Presentations

• “Dynamic Trajectory Planning for Robotic Manipulation in Unstructured Environments” (poster) – AgriFoRwArdS CDT Annual Conference 2024: Robots in Action [July 2024] – Norwich, UK.
• “Exploration of LLM-Enhanced State-Machine function-calls for Planning Robot Actions” (oral) – AgriFoRwArdS CDT Summer School: Robotic Phenotyping [July 2024] – Wageningen, The Netherlands.
• “Adaptive Hybrid Control Architectures for LLM-Controlled Robot Arm” (poster) – AgriFoRwArdS CDT Summer School: Robotic Phenotyping [July 2024] – Wageningen, The Netherlands.

Activities and Outputs

• Member of the AgriFoRwArdS CDT Summer School 2024 Organisation Committee (Feb to Jul 2024)

MSc Project

Adaptive Hybrid Control Architectures for LLM-Controlled Robot Arm

This project seeks to develop an adaptive control architecture that leverages the capabilities of Large Language Models (LLMs) for enhanced decision-making. By dynamically selecting and switching between various learning or planning methods—such as reinforcement learning and imitation learning—based on real-time environmental data, the architecture will enable robots to perform complex tasks more efficiently in unpredictable settings. The initiative promises to improve robotic performance, thereby enabling robots to understand and execute task instructions with unprecedented flexibility and accuracy.

PhD Project

Developing an Intelligent Soft Robotic Manipulator for High Efficient and Automated Cross – Breeding and Phenotypic Analysis in Agriculture

The primary aim of this PhD project is to develop an advanced robotic manipulator system specifically designed for the delicate handling of soft and fragile agricultural products, such as berries and various food items. This project seeks to improve current agricultural and food processing practices by enhancing robotic perception and learning capabilities, enabling precise and gentle manipulation that minimizes damage and improves operational efficiency. The key objectives of the project are: (1) to design and develop soft, adaptive end-effectors capable of handling delicate objects; (2) to integrate tactile and visual sensory systems for providing real-time feedback on the texture and firmness of objects; and (3) to apply deep learning techniques to refine the robotic perception and decision-making processes.
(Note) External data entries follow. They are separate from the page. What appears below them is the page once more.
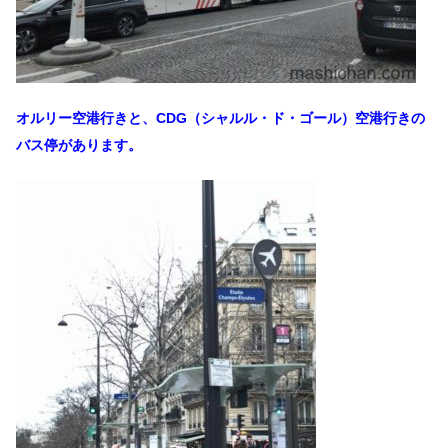
オルリー空港行きと、CDG（シャルル・ド・ゴール）空港行きの
バス停があります。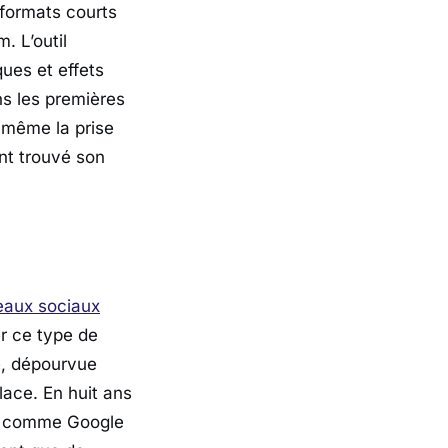
 formats courts
am
. L’outil
ues et effets
ns les premières
 même la prise
nt trouvé son
eaux sociaux
r ce type de
e, dépourvue
lace. En huit ans
és comme
Google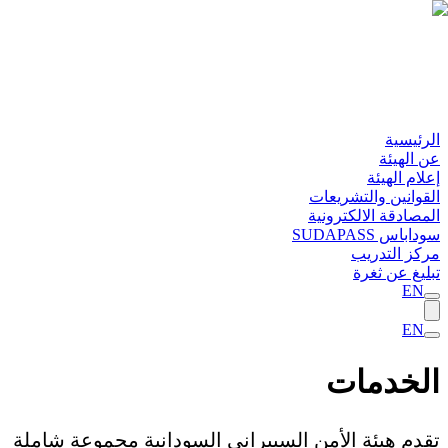
الرئيسية
عن الهيئة
إعلام الهيئة
القوانين والتشريعات
المصادقة الالكترونية
سوداباس SUDAPASS
مركز التدريب
تبليغ عن ثغرة
EN
EN
الخدمات
تقدم هيئة الأمن السيبراني السودانية مجموعة شاملة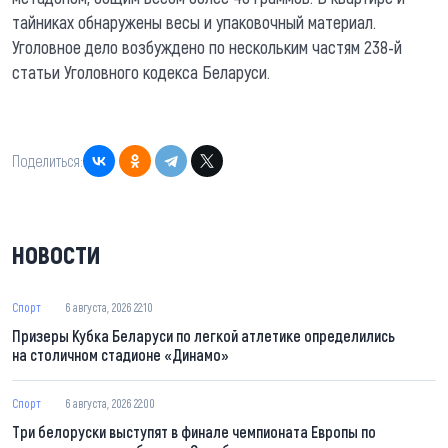
тайниках обнаружены весы и упаковочный материал.
Уголовное дело возбуждено по нескольким частям 238-й
статьи Уголовного кодекса Беларуси.
Поделиться:
НОВОСТИ
Спорт
6 августа, 2026 22:10
Призеры Кубка Беларуси по легкой атлетике определились
на столичном стадионе «Динамо»
Спорт
6 августа, 2026 22:00
Три белоруски выступят в финале чемпионата Европы по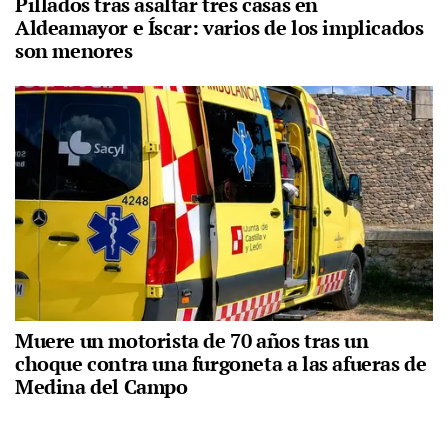
Pillados tras asaltar tres casas en
Aldeamayor e Íscar: varios de los implicados
son menores
Muere un motorista de 70 años tras un
choque contra una furgoneta a las afueras de
Medina del Campo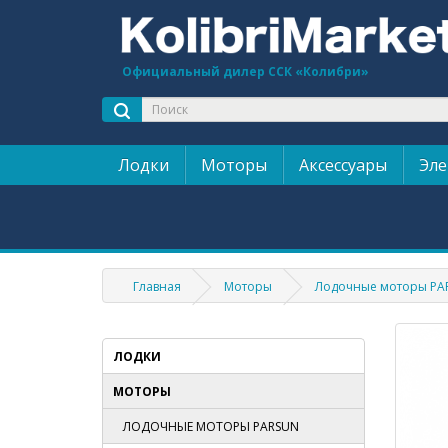
Официальный дилер ССК «Колибри»
Лодки
Моторы
Аксессуары
Эле
Главная
Моторы
Лодочные моторы PA
ЛОДКИ
МОТОРЫ
ЛОДОЧНЫЕ МОТОРЫ PARSUN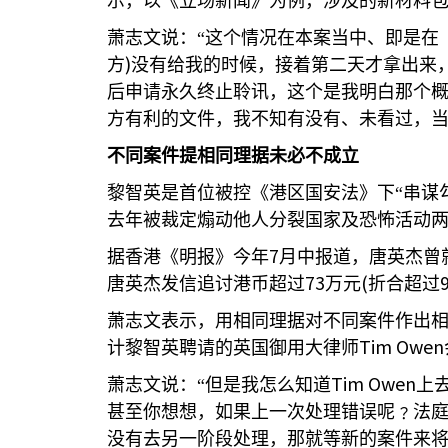
示，以《立场新闻》为例，涉及的新材料
萧志文说：“这个情况在本案当中、即是在
)
方
没有给我的时候，接着第二天才拿出来
后申请永久终止聆讯，这个是我明白那个
方有利的文件，我不知有没有、未看过，当
不同案件提相同理据未必不成立
黎智英是首位被控《港区国安法》下“串谋
去年被裁定煽动他人分裂国家及恐怖活动
7
据香港《明报》今年
月中报道，唐英杰曾
73
(
唐英杰发信追讨港币超过
万元
折合超过
萧志文表示，用相同理据对不同案件作出
Tim Owen
计黎智英聘请的英国御用大律师
Tim Owen
萧志文说：“但是我怎么知道
上
甚至你想想，如果上一次处理错误呢﹖法
没有去另一阶段处理，那就等新的案件来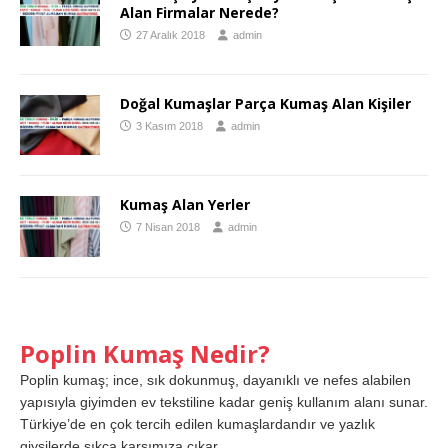
Alan Firmalar Nerede?
27 Aralık 2018
admin
Doğal Kumaşlar Parça Kumaş Alan Kişiler
3 Kasım 2018
admin
Kumaş Alan Yerler
7 Nisan 2018
admin
Poplin Kumaş Nedir?
Poplin kumaş; ince, sık dokunmuş, dayanıklı ve nefes alabilen
yapısıyla giyimden ev tekstiline kadar geniş kullanım alanı sunar.
Türkiye’de en çok tercih edilen kumaşlardandır ve yazlık
giysilerde sıkça karşımıza çıkar.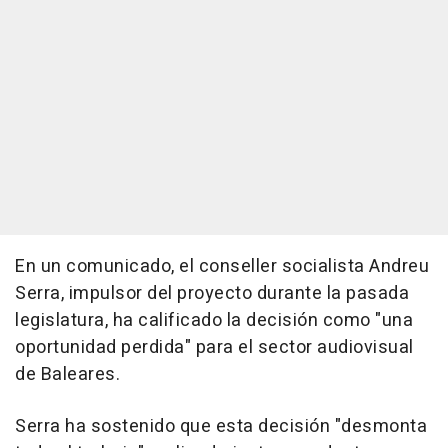
En un comunicado, el conseller socialista Andreu
Serra, impulsor del proyecto durante la pasada
legislatura, ha calificado la decisión como "una
oportunidad perdida" para el sector audiovisual
de Baleares.
Serra ha sostenido que esta decisión "desmonta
The training environment for this PhD project will be rich and interdisciplinary, providing comprehensive exposure to advanced robotics, machine learning, and agrifood technology. The candidate will work within BIRL, a robotics laboratory equipped with the latest tools and technologies necessary for designing, building, and testing robotic systems. This includes access to high-precision robotic arms, advanced tactile and visual sensors, rapid prototyping tools such as 3D printers, and high-performance computing systems for training and deploying machine learning models. The PhD candidate will also benefit from collaboration with a diverse team of experts in robotics, and machine learning . Regular interaction with these experts will enhance the candidate’s knowledge and skills, fostering a deep understanding of both theoretical and practical aspects of the project. Furthermore, the candidate will have the opportunity to attend specialized training sessions, workshops, and conferences to stay abreast of the latest developments in the field and to network with other researchers and professionals.

In addition to technical training, the project will also emphasize the development of essential soft skills, including project management, interdisciplinary collaboration, and effective communication. The candidate will engage in regular project meetings, presenting progress reports and receiving feedback to refine their work. This holistic training approach will ensure that the candidate is well-prepared for a successful career in academia or industry.

Amanda’s PhD project is being carried out under the primary supervision of Prof Fumiya Iida.